Arbeitnehmerüberlassung in der Corona-Krise unbürokratisch möglich?

  • 08.03.2021
  • Lesezeit 3 Minuten

Nach dem Arbeitnehmerüberlassungsgesetz (AÜG) ist eine Überlassung von Arbeitnehmern grundsätzlich nur mit einer Verleiherlaubnis zulässig (§ 1 Abs. 1 S. 1 AÜG). Von dem Grundsatz gibt es aber Ausnahmen, die in Abs. 3 der Vorschrift genannt sind. Unter anderem ist gemäß § 1 Abs. 3 Ziffer 2a AÜG die gelegentliche Überlassung von Arbeitnehmern, die nicht zum Zweck der Überlassung eingestellt und beschäftigt werden, möglich.

Kann dies Unternehmen während des Lockdowns in der Corona-Krise helfen?

Die Corona-Krise führt dazu, dass in bestimmten Bereichen ein erhöhter Bedarf an Arbeitskräften vorliegt (z. B. im Lebensmittelhandel oder bei Logistik-Unternehmen). In anderen Bereichen hingegen, z. B. in der Gastronomie, können die Arbeitgeber ihre Mitarbeiter nicht beschäftigen. Ist in dieser Situation eine unbürokratische Überlassung von Arbeitnehmern im Rahmen des AÜG an ein anderes Unternehmen möglich? Können im Rahmen des AÜG risikolos unterbeschäftigte Arbeitnehmer mit Unternehmen zusammengeführt werden, die dringend Personal suchen?

Die Vorschriften des AÜG legen einen strengen rechtlichen Rahmen für die Leiharbeit fest. Dies gilt auch für die Ausnahmen, also die Privilegierungstatbestände in § 1 Abs. 3 AÜG. Eine „gelegentliche Arbeitnehmerüberlassung“ liegt nach der Fachliteratur nur dann vor, wenn

  • die Arbeitnehmer nicht zum Zwecke der Überlassung eingestellt und beschäftigt werden,
  • die Mitarbeiter mit der Überlassung einverstanden sind,
  • die Überlassung unvorhersehbar ist und kurzfristig eingetreten ist (Im Voraus geplante Überlassungen sind von der Anwendbarkeit des Ausnahmetatbestandes nicht erfasst. Genaue Richtwerte, wie hoch die Anzahl der Überlassungsfälle sein darf, gibt es nicht. Entsprechende Rechtsprechung dazu fehlt).
  • Die Dauer der Überlassung sollte 3 Monate nicht überschreiten.

Liegen die Voraussetzungen vor, dann ist zum einen keine Erlaubnis für die Zurverfügungstellung von Mitarbeitern nötig. Außerdem ist der Gleichstellungsgrundsatz gemäß § 8 AÜG (Equal Pay) nicht anwendbar.

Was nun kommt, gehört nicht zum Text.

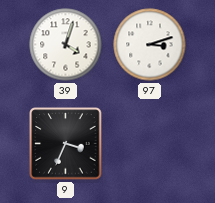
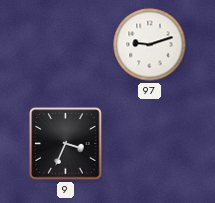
39: 4:03 -> none
97: 3:12 -> 9:12
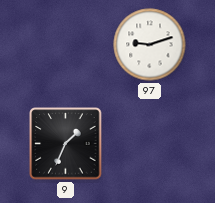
9: 3:34 -> 1:34
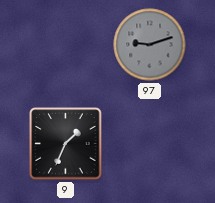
97 dial: white -> grey
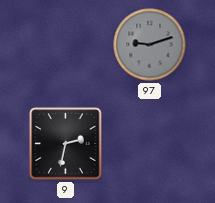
9: 1:34 -> 2:32
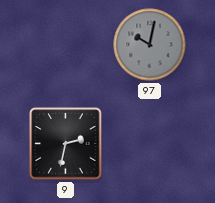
97: 9:12 -> 10:02
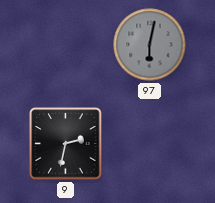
97: 10:02 -> 6:02
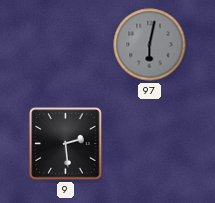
9: 2:32 -> 2:29
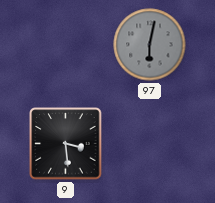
9: 2:29 -> 3:29
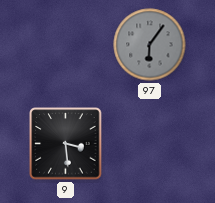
97: 6:02 -> 6:06
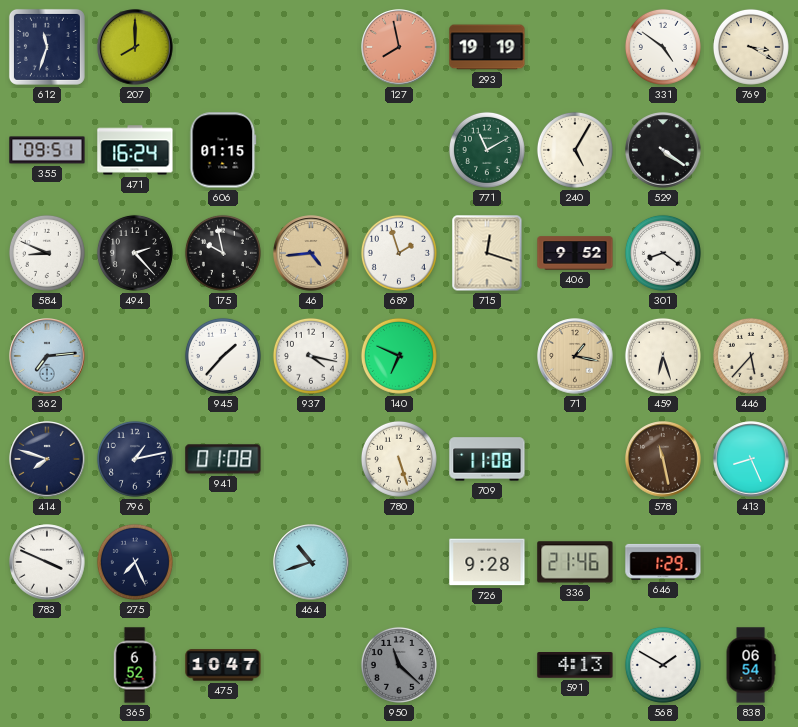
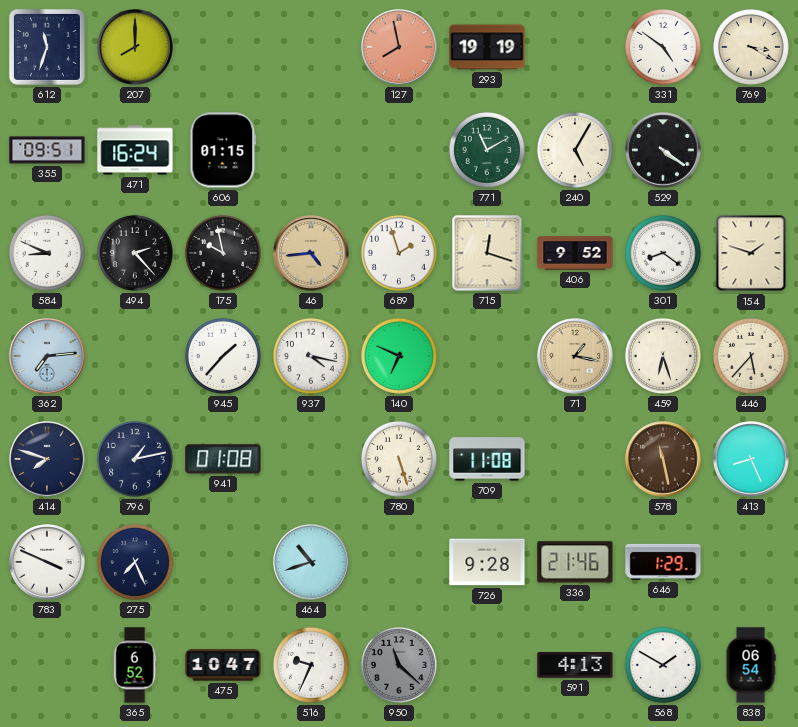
154: none -> 1:48
516: none -> 9:34
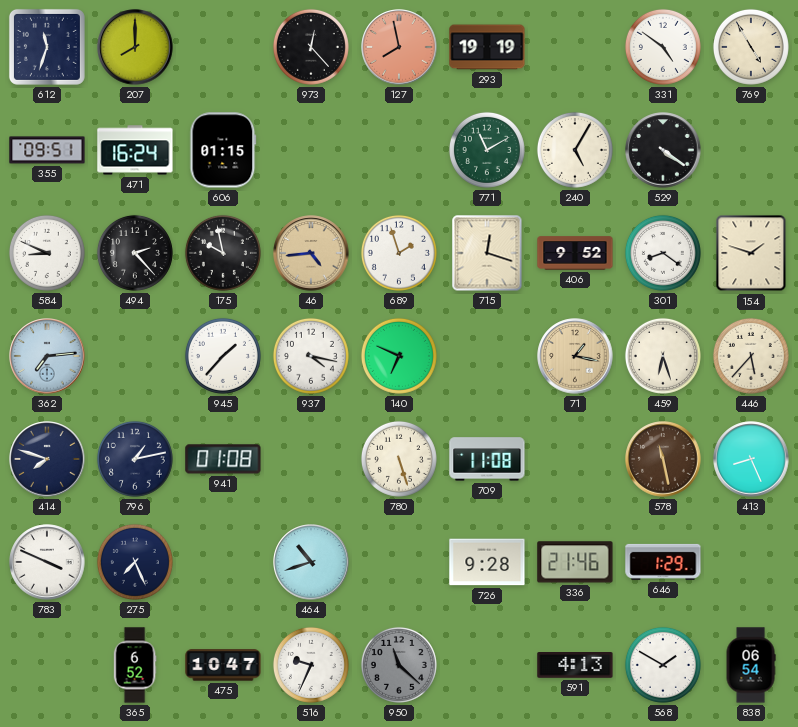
973: none -> 12:23
769: 3:20 -> 4:55
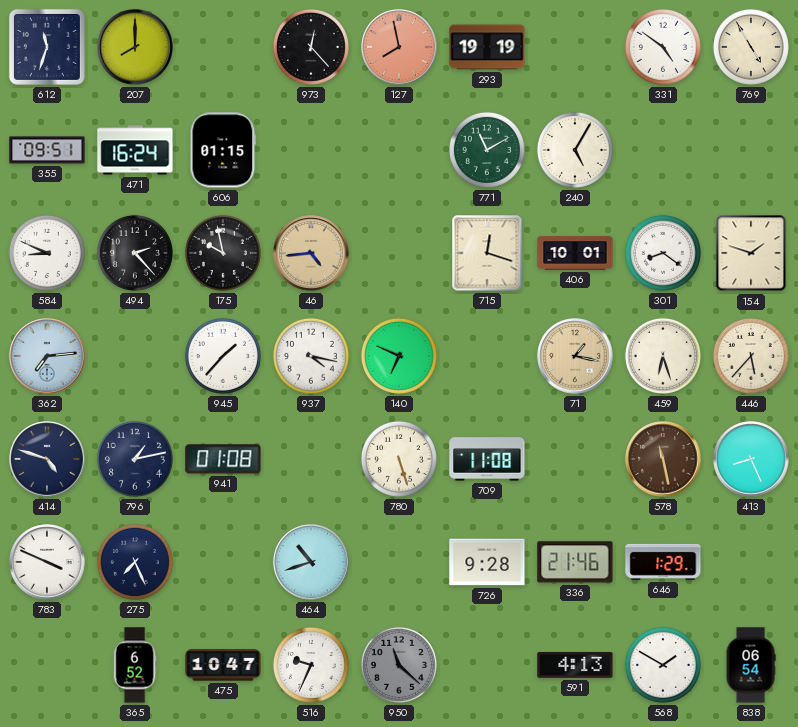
529: 4:21 -> none
689: 1:57 -> none
406: 9:52 -> 10:01
414: 7:48 -> 4:48
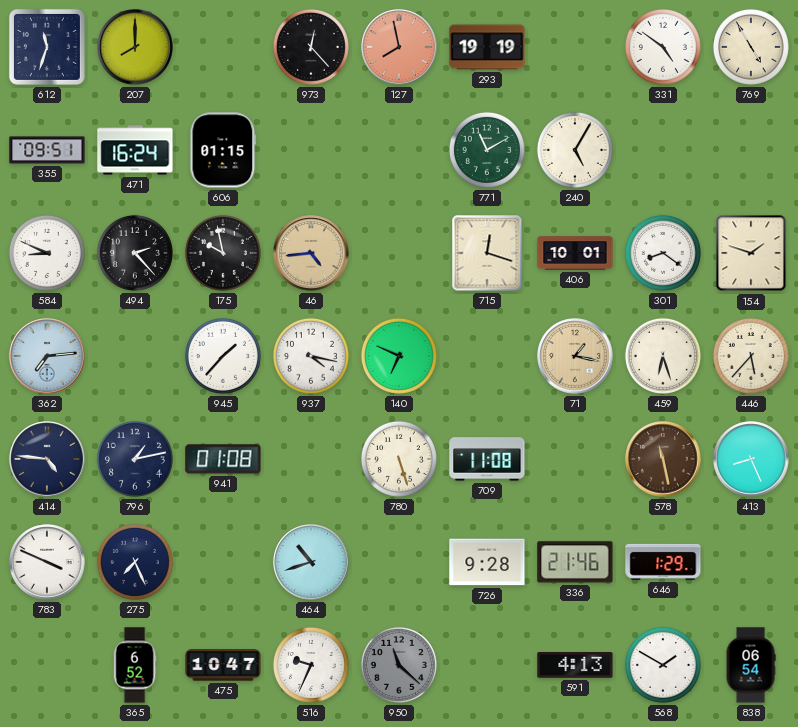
414: 4:48 -> 4:46
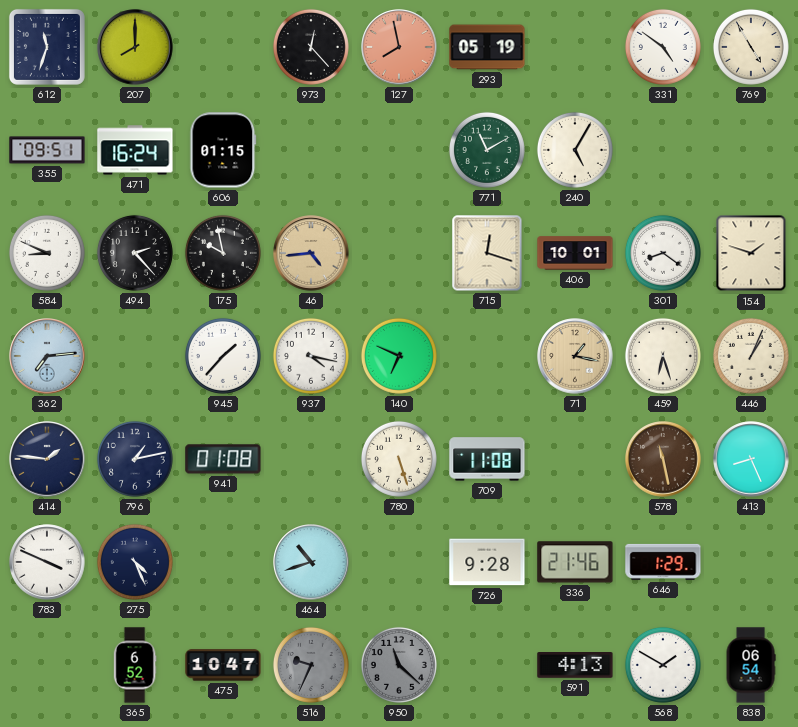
293: 19:19 -> 05:19
446: 5:37 -> 1:04
414: 4:46 -> 1:46
275: 7:26 -> 4:26
516 dial: white -> grey
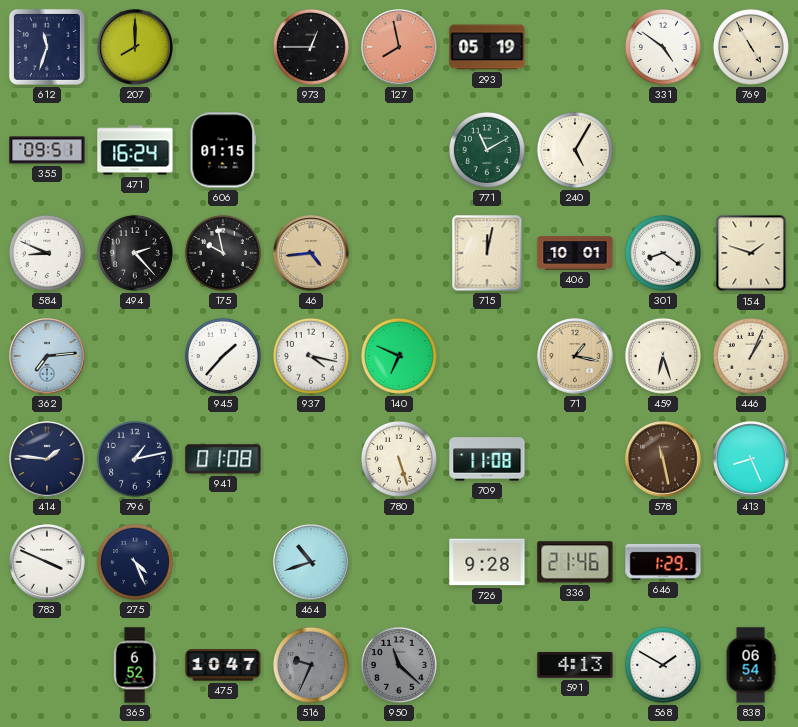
973: 12:23 -> 12:45
715: 12:18 -> 12:02
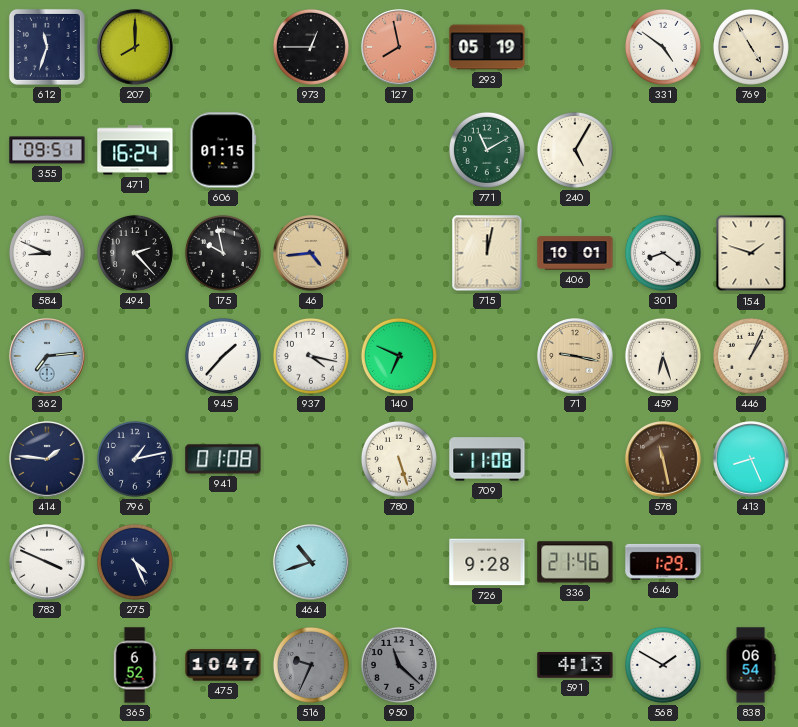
71: 1:17 -> 9:17
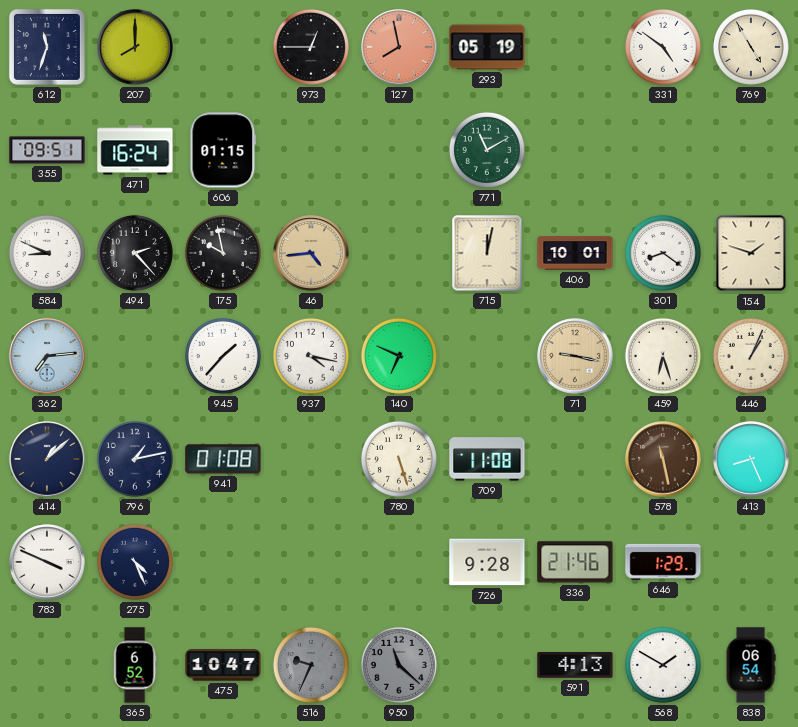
240: 5:05 -> none
414: 1:46 -> 1:08
464: 10:42 -> none
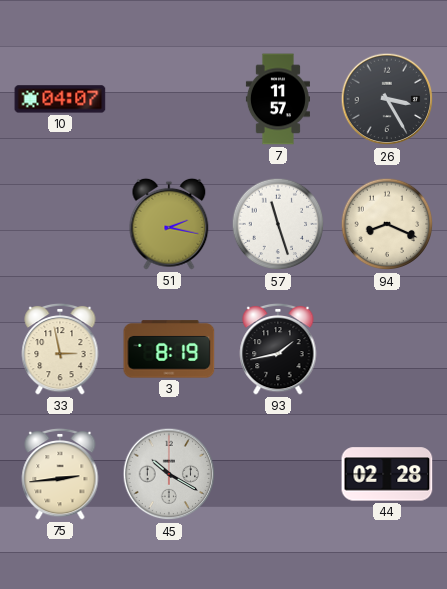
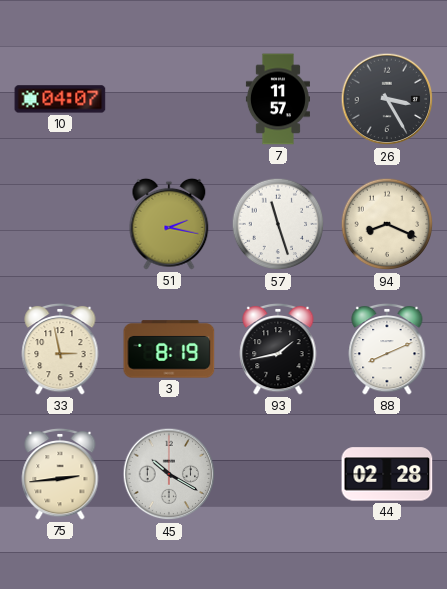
88: none -> 8:11
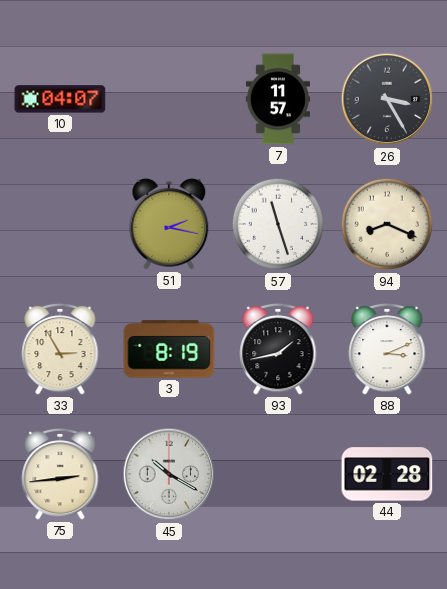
33: 2:58 -> 2:55
88: 8:11 -> 3:11
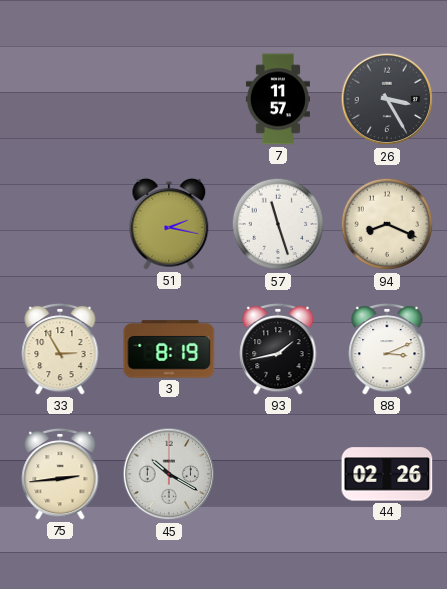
10: 04:07 -> none
44: 02:28 -> 02:26
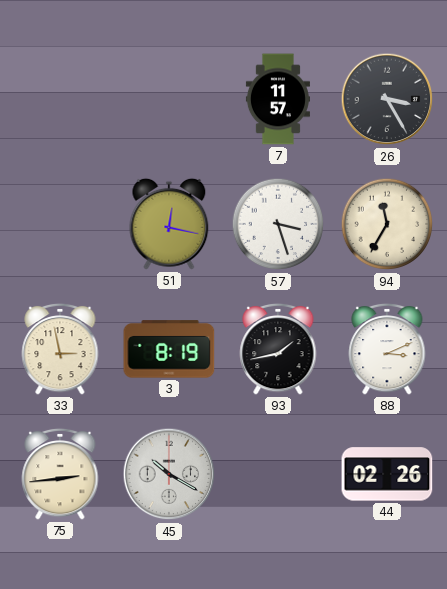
51: 2:17 -> 12:17
57: 11:27 -> 3:27
94: 8:19 -> 11:35
33: 2:55 -> 2:58
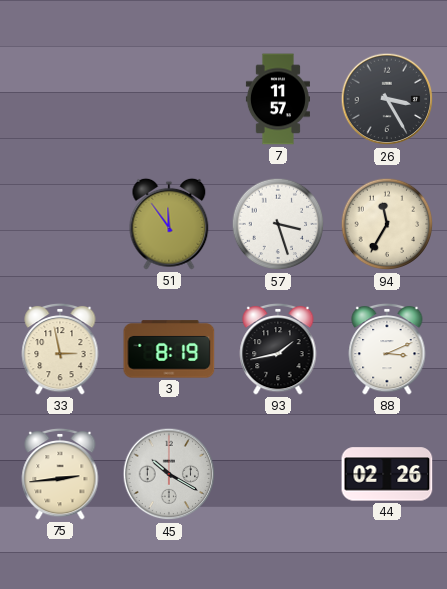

Das Bundesministerium für Arbeit und Soziales (BMAS) hat schon in seiner Verlautbarung vom 23.03.2020 mitgeteilt, dass in der Corona-Krise ein Bedürfnis besteht, Arbeitnehmer kurzfristig und unbürokratisch anderen Unternehmen zur Arbeitsleistung zu überlassen. Dies ist nach Ansicht des Bundesministeriums auch im Rahmen der bestehenden Vorschriften des AÜG möglich. Eine Rechtsänderung für die Krise ist dafür nicht erforderlich. Das BMAS geht davon aus, dass eine Überlassung auch ohne die erforderliche Erlaubnis möglich ist, wenn ein kurzfristiger und unvorhersehbarer Anlass für die Überlassung vorliegt und die Überlassung zeitlich begrenzt auf die aktuelle Krisensituation und nicht dauerhaft sein soll. Wie bereits dargelegt, sollte die Überlassung aber auch im Rahmen dieser Ausnahmevorschrift nicht länger als 3 Monate erfolgen. Die Rechtsansicht des Ministeriums, dass der Gleichbehandlungsgrundsatz anwendbar ist, ist so aber nicht haltbar. Aus dem AÜG ergibt sich ausdrücklich, dass die Vorschriften des AÜG grundsätzlich keine Anwendung finden, somit auch nicht der Equal-Pay-Grundsatz.

Mein Praxistipp

„Befreundete“ Unternehmen können im Rahmen der Ausnahmevorschrift des § 1 Abs. 3 Ziffer 2a AÜG eine Arbeitnehmerüberlassung vornehmen, wenn diese kurzfristig und unvorhersehbar wegen der Corona-Krise ist und nicht länger als 3 Monate dauert. Allerdings darf die Arbeitnehmerüberlassung auf keinen Fall im Baugewerbe stattfinden. Aufgrund der sehr strengen Vorschriften des AÜG sollte bei diesen sogenannten „Personalpartnerschaften“ aber auf jeden Fall anwaltliche Beratung in Anspruch genommen werden, um die privilegierte Arbeitnehmerüberlassung von einer erlaubnispflichtigen abzugrenzen. Dies gilt auch im Lockdown. Eine illegale Arbeitnehmerüberlassung ist auf jeden Fall zu vermeiden, da hohe Bußgelder, die Fiktion von Arbeitsverhältnissen mit dem Entleiher und schlimmstenfalls sogar die Verwirklichung von Straftatbeständen im Raum stehen.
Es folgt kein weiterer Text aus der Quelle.